**WRITTEN TASK:**
Answer these questions from the blog post below:
1. What does the cafe's signature iced tea use as a sweetener?
2. What music was playing while the writer ate the cheesecake?
3. Which university does the writer name as their alma mater?

**DOCUMENT EXTRACT:**
------------------------------------------------------------
The Sound, the Fury, the Incendiary Despair

20 09 2008

I’ve just completed taking the makeup exam for a subject I’m taking this semester. I’ve given the other subject up for lost – I’ll take it again in due time. I’ve just had lunch at the (now) luxuriously-priced Chocolate Kiss Cafe (so you probably know where I am now) – their Sour Cream Cheescake is still to die for…if the whopping price of 95/slice doesn’t kill you first. There was a time it was in the 60’s range (almost a decade ago!); now, for that price, all you’ll get is their signature iced tea which employs pancake syrup as a sweetener.

One thing, though – listening to Samuel Barber’s Adagio for Strings while eating the cheesecake was a heartbreaking experience.

To be sure, I am proud to have the University of the Philippines (Diliman, no less) as my alma mater – but nowadays, I dislike coming to the campus alone (and my choice of company is woefully limited): there are far too many ghosts (the emotional kind). Every nook and cranny of the campus brings back memories of some sort or other – some funny, some good, some bad, many bittersweet (more bitter than sweet, nowadays). Frankly, I’d rather not have any of them at the moment. It’s all too depressing.
------------------------------------------------------------
**INFORMATION GIVEN:**
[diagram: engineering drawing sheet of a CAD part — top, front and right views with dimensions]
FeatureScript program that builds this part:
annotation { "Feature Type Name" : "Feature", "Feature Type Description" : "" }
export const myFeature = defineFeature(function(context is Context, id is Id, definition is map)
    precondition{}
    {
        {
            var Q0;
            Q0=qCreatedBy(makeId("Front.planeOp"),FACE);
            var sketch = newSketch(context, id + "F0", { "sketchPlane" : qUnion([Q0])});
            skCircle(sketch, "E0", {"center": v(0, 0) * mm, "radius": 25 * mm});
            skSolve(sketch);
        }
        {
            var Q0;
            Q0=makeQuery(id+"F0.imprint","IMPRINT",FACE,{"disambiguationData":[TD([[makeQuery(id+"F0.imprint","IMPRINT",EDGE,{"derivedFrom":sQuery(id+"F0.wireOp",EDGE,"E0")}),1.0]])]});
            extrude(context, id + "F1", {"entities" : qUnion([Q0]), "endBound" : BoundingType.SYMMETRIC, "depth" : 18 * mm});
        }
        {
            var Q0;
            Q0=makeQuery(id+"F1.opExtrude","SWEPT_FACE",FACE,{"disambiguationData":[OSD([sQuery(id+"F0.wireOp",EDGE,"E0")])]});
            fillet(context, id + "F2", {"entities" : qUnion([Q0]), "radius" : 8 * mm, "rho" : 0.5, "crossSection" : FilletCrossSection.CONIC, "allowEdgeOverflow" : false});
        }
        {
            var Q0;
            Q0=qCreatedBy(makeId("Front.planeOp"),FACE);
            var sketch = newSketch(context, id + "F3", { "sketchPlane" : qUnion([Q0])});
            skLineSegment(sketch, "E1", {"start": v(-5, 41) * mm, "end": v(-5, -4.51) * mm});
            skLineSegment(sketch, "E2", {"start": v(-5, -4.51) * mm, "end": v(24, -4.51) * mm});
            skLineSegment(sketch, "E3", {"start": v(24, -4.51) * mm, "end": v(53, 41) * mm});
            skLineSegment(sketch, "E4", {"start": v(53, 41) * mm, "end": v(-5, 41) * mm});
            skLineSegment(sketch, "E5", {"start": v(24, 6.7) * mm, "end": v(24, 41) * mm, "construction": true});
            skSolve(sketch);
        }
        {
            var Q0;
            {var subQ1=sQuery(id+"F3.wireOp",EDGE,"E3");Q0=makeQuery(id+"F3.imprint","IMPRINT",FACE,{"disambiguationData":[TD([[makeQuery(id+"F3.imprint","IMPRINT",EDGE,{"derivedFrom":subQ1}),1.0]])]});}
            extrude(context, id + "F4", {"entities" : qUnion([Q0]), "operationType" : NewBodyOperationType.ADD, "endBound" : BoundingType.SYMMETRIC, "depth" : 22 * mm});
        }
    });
------------------------------------------------------------
**FINISHED ANSWER:**
1. Pancake syrup.
2. Samuel Barber's Adagio for Strings.
3. The University of the Philippines, Diliman.